**PASSAGE:**
-=-=-=-=-

• U.S.

Medicine: Preventive Psychiatry

3 minute read
TIME

When she was eleven years old, the patient was taken to the hospital with a stomachache. There, a young intern recommended a psychiatric examination and sent her home with some aspirin. The aspirin seemed to work wonders. Neither the girl nor her parents saw much need for psychiatry.

Later the persistent stomachache returned, and the girl started a 35-year tour through American hospitals. She had nine abdominal operations and some 5,600 hours of free medical attention, but the doctors never found any physical basis for her aches & pains. She became a helpless invalid before she finally took the first young surgeon’s advice. Then it was too late. No psychiatrist could turn back the clock. By then the doctors agreed that her first trouble had been a simple, psychogenic stomachache, but it had snowballed until every problem in her life brought gastrointestinal distress. She became a hopeless hypochondriac, obsessed with her mentally tangled intestines, incurably ill with what the late great Sir William Osier, who was not given to psychiatric terminology, called “bowels on the brain.”

“This is not an extreme or exceptional example,” says Psychoanalyst Lawrence S. Kubie in the current Bulletin of the New York Academy of Medicine. Some 50 hours of preventive psychiatry might well have prevented the “fantastic generosity” of 5,600 hours of surgery and medicine—which in this case were “not only wasted, but were actually destructive.” What the U.S. badly needs, says Dr. Kubie, is a nationwide program of preventive psychiatry. It “would be an economy for every general hospital … for individual private practitioners, but above all, in the lives of … patients.”

Kubie concedes that it would be difficult to put such a program into practice. The people he wants to treat are not very sick, nor are they likely to recognize the nature of their symptoms. More often than not, they will object if a general practitioner advises psychiatric attention: too many people live with a primitive fear of insanity.

“What we lack,” says Dr. Kubie sadly, “is a magic mirror which would make it possible for [an] individual to look 10 or 20 years into the future to see the price that he will pay for [the] nagging problem which he is able to lock up in some watertight compartment today.”

Lacking a magic mirror, Dr. Kubie offers physicians a rough test for detecting psychiatric disturbances: “If a patient can use common-sense advice effectively, no more is needed, and our patient cannot have been very ill. When [commonsense advice] rolls off the proverbial duck’s back, then that duck is ill, and needs technical help as early as it can be brought to bear.”

-=-=-=-=-

**INFORMATION PROVIDED:**

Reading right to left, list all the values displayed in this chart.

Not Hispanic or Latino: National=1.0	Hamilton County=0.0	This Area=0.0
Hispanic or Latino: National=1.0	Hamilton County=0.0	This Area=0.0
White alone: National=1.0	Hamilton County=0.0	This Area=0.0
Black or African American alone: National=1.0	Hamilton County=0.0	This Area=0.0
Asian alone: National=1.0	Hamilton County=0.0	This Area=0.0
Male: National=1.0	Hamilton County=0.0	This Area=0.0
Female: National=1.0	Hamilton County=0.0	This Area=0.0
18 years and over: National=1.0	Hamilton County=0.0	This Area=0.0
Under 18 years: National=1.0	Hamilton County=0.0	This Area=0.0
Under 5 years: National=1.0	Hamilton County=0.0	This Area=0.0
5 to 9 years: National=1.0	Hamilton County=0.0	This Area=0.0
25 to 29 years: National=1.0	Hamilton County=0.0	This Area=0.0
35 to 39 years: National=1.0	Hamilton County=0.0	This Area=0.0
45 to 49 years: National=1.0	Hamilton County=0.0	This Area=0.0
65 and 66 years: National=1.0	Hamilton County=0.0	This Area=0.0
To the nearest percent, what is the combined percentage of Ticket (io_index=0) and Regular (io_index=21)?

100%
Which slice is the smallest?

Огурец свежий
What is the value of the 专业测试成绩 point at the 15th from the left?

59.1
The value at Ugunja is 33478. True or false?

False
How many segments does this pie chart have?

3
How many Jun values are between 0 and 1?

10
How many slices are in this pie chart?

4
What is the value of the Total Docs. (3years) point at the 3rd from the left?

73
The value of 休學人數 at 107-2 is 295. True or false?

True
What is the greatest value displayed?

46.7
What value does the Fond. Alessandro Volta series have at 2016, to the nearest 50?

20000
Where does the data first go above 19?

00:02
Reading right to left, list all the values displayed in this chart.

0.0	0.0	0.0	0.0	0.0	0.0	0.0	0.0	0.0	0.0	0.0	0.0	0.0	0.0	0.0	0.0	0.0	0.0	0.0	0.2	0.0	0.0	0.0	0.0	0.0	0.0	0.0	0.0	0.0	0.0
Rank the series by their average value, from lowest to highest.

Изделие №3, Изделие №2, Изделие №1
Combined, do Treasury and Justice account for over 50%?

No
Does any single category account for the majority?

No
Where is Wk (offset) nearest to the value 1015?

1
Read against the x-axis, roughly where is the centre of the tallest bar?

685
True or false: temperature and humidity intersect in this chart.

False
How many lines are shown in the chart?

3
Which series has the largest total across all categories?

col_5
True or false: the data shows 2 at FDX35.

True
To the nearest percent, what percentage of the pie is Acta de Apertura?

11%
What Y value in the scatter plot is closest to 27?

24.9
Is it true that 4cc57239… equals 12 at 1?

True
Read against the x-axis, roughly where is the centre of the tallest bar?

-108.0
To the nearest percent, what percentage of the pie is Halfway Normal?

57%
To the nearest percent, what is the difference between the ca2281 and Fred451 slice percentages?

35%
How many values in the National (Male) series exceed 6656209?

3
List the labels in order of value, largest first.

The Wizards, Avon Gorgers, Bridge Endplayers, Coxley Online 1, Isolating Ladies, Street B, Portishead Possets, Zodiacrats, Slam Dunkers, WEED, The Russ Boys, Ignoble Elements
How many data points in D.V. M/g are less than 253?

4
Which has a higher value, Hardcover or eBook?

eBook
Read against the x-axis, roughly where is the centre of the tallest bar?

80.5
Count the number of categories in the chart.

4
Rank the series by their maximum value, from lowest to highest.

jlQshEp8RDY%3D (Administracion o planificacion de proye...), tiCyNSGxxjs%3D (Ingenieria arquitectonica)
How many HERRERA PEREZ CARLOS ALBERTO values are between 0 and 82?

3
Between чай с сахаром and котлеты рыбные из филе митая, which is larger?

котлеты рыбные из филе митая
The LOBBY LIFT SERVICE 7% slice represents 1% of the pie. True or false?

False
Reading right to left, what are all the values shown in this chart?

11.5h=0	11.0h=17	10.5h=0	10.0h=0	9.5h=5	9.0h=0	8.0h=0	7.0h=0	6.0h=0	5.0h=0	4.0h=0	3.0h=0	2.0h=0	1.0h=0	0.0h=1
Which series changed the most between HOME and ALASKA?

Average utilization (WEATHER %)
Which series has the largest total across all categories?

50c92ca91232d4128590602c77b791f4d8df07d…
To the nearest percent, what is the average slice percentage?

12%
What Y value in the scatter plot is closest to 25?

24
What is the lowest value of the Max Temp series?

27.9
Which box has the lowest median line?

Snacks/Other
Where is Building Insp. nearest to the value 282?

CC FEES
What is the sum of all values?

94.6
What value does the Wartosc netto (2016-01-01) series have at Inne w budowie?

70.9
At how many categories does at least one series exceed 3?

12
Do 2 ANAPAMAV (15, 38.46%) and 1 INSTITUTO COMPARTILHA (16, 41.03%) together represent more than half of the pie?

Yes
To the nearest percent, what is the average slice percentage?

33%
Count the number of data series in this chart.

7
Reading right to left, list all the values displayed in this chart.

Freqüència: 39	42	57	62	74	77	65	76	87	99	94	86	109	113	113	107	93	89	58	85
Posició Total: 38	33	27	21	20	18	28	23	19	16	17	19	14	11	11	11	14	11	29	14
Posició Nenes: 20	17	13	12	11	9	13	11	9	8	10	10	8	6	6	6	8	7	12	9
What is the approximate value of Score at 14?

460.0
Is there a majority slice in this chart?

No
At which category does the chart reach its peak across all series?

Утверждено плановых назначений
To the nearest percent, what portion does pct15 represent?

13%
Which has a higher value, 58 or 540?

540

-=-=-=-=-

**WHAT THE TASK REQUIRES:** Rewrite the preventive psychiatry article from "When she was" to "need for psychiatry.", putting "resident" in place of "intern". Rely on the text alone.

**ANSWER:**
When she was eleven years old, the patient was taken to the hospital with a stomachache. There, a young resident recommended a psychiatric examination and sent her home with some aspirin. The aspirin seemed to work wonders. Neither the girl nor her parents saw much need for psychiatry.